Vários desses intelectuais trotskistas, muitos dos quais orbitavam em torno da Universidade de Nova York e do célebre filósofo John Dewey (que participou do julgamento alternativo de Trótski no exílio, um protesto contra os processos de Moscou), se destacariam na vida intelectual americana à esquerda e à direita. Uma das melhores coisas do livro são os momentos em que Trótski tem que lidar com as dissidências dentro do trotskismo americano, como quando intelectuais defendiam o abandono da dialética por seu caráter “místico”. A dificuldade de lidar com a divergência dentro do partido diz muito sobre o que a experiência como Comissário do Povo fez com Trótski. Fiquei pensando aqui o que teria acontecido se Trótski tivesse se convertido ao pragmatismo americano. Podia ter dado certo.
A divergência política com os intelectuais americanos foram bem mais agudas que as teóricas. Trótski morreu acreditando na União Soviética, acreditando que, por exemplo, a invasão da Finlândia ou da Polônia por Stalin poderiam (quando a burocracia stalinista fosse derrubada) adquirir um caráter “progressista” (o que apavorava os trotskistas americanos; e não devia entusiasmar os trotskistas torturados pela NKVD na guerra civil espanhola). Havia um certo nacionalismo soviético em Trótski, o que não deixa de ser irônico no crítico do “socialismo em um país só”. No processo de se distanciar dessa posição, alguns ex-trotskistas acabaram por se tornar defensores de uma política externa agressivamente anticomunista, formando um dos núcleos do neoconservadorismo americano atual.
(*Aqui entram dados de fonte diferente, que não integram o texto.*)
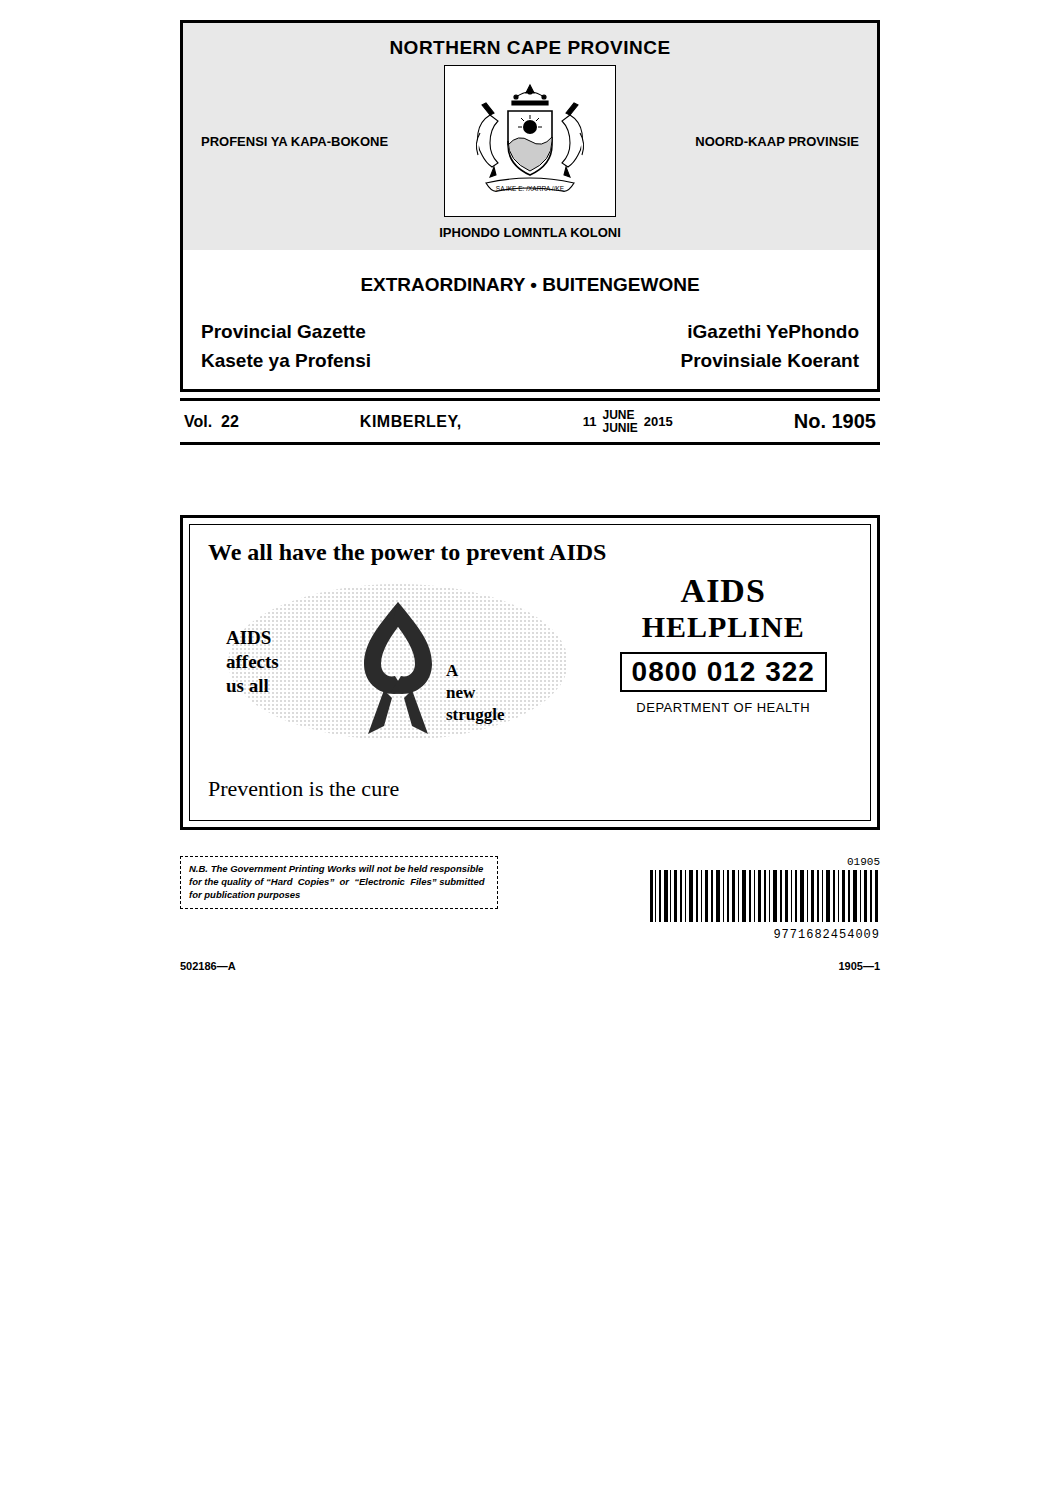NORTHERN CAPE PROVINCE
PROFENSI YA KAPA-BOKONE
SA !KE E: /XARRA //KE
NOORD-KAAP PROVINSIE
IPHONDO LOMNTLA KOLONI
EXTRAORDINARY • BUITENGEWONE
Provincial Gazette
Kasete ya Profensi
iGazethi YePhondo
Provinsiale Koerant
Vol. 22
KIMBERLEY,
11 JUNE JUNIE 2015
No. 1905
We all have the power to prevent AIDS
AIDS affects us all A new struggle
Prevention is the cure
AIDS
HELPLINE
0800 012 322
DEPARTMENT OF HEALTH
N.B. The Government Printing Works will not be held responsible for the quality of “Hard Copies” or “Electronic Files” submitted for publication purposes
01905
9771682454009
502186—A
1905—1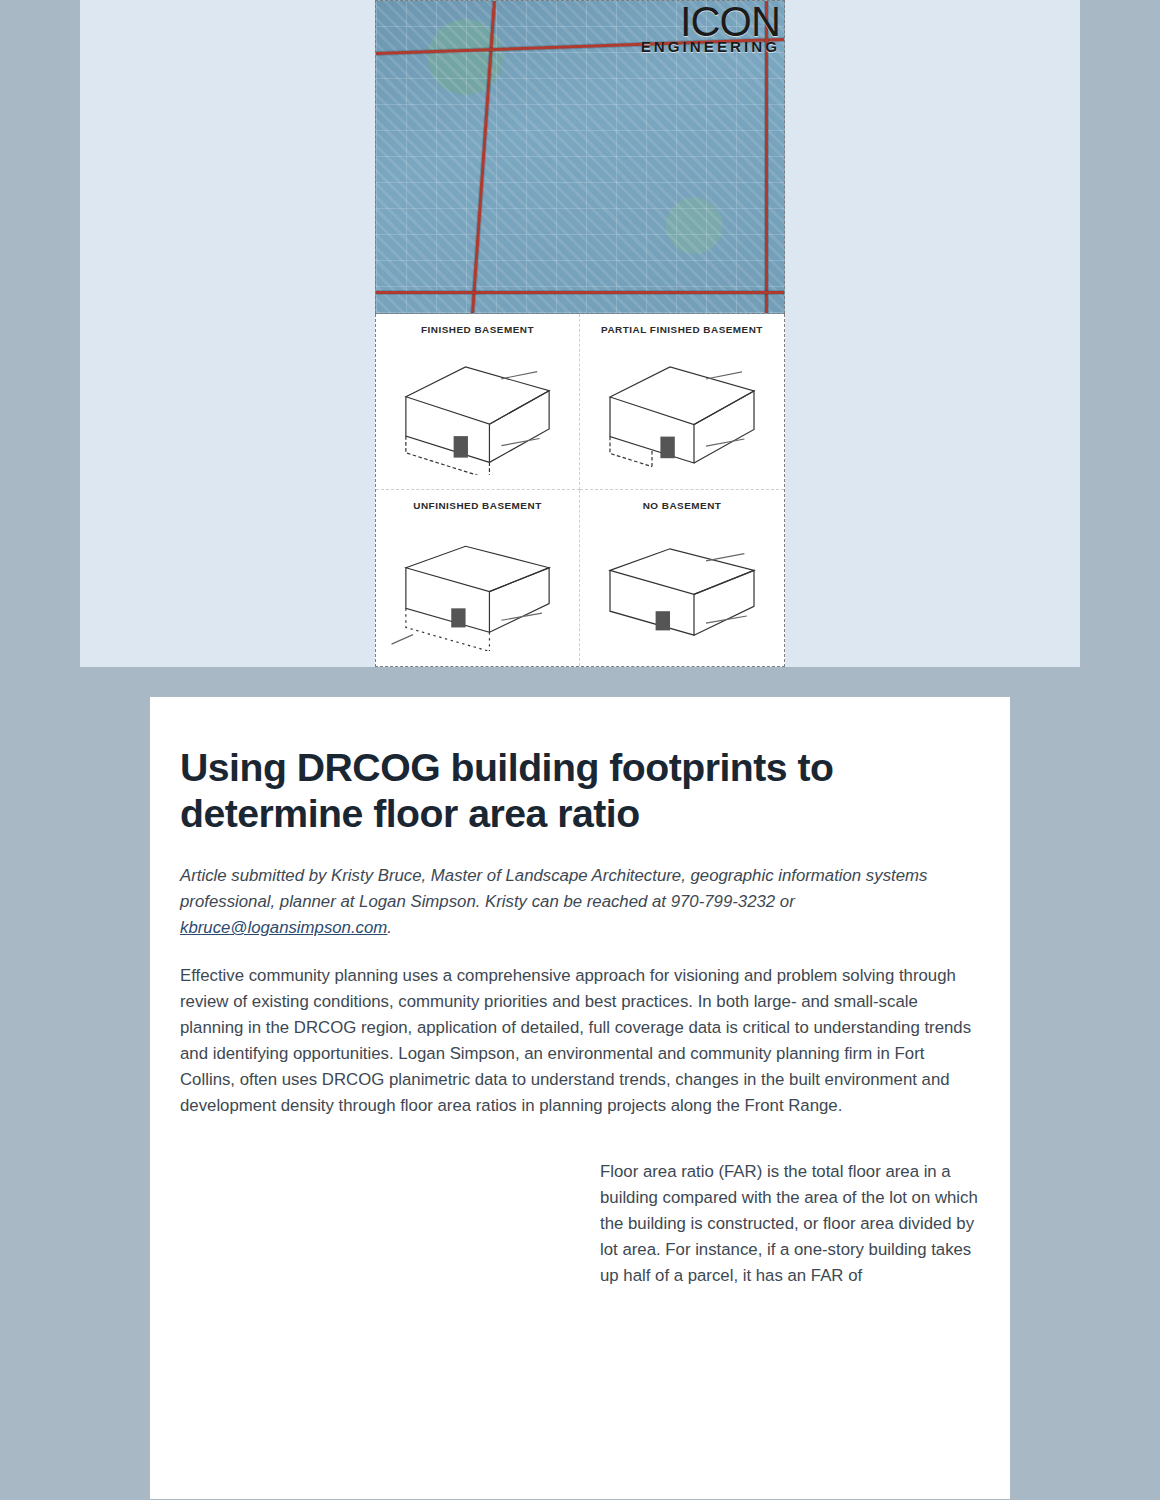ICON ENGINEERING
Finished Basement
Partial Finished Basement
Unfinished Basement
No Basement
Using DRCOG building footprints to determine floor area ratio
Article submitted by Kristy Bruce, Master of Landscape Architecture, geographic information systems professional, planner at Logan Simpson. Kristy can be reached at 970-799-3232 or kbruce@logansimpson.com.
Effective community planning uses a comprehensive approach for visioning and problem solving through review of existing conditions, community priorities and best practices. In both large- and small-scale planning in the DRCOG region, application of detailed, full coverage data is critical to understanding trends and identifying opportunities. Logan Simpson, an environmental and community planning firm in Fort Collins, often uses DRCOG planimetric data to understand trends, changes in the built environment and development density through floor area ratios in planning projects along the Front Range.
Floor area ratio (FAR) is the total floor area in a building compared with the area of the lot on which the building is constructed, or floor area divided by lot area. For instance, if a one-story building takes up half of a parcel, it has an FAR of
No fim da vida Trótski (em A URSS na Guerra) lançou um desafio que assombrou os trotskistas após sua morte: acreditava que a segunda guerra mundial, como a primeira, daria início a um novo ciclo revolucionário, tanto no Ocidente quanto na URSS, que levaria o fim da “degeneração” do Estado Soviético. Mas dizia também que, se nada disso ocorresse, seria necessário enfrentar a hipótese de que o ideal socialista foi apenas uma utopia:
A alternativa histórica, levada até o fim, é a seguinte: ou o regime de Stalin é uma recaída detestável no processo de transformação da sociedade burguesa em uma sociedade socialista, ou o regime de Stalin é o primeiro estágio de uma nova sociedade exploradora. Se a segunda hipótese mostrar-se correta, então, logicamente, a burocracia se converterá em uma nova classe exploradora. Por mais custosa que seja a segunda perspectiva, se o proletariado se mostrasse realmente incapaz de cumprir a missão que lhe impõe o curso dos acontecimentos, restaria somente reconhecer que o programa socialista, baseado nas contradições internas da sociedade capitalista, acabou sendo uma utopia. E, por si só, estaria evidente que seria necessário um novo programa “mínimo” para a defesa dos interesses dos escravos da sociedade burocrática totalitária.
Decidam aí como interpretar tudo que aconteceu desde o pós-guerra à luz dessa chave: o regime stalinista não se mostrou estável, nem foi substituído por uma alternativa socialista superior.
3.
O historiador Robert Service afirmou que, no século XX, o único escritor político que se compara a Trótski foi Winston Churchill. Quaisquer que tenham sido suas culpas, seria injusto se Trótski fosse biografado em um livro mal escrito, e Patenaude nos protege desse risco.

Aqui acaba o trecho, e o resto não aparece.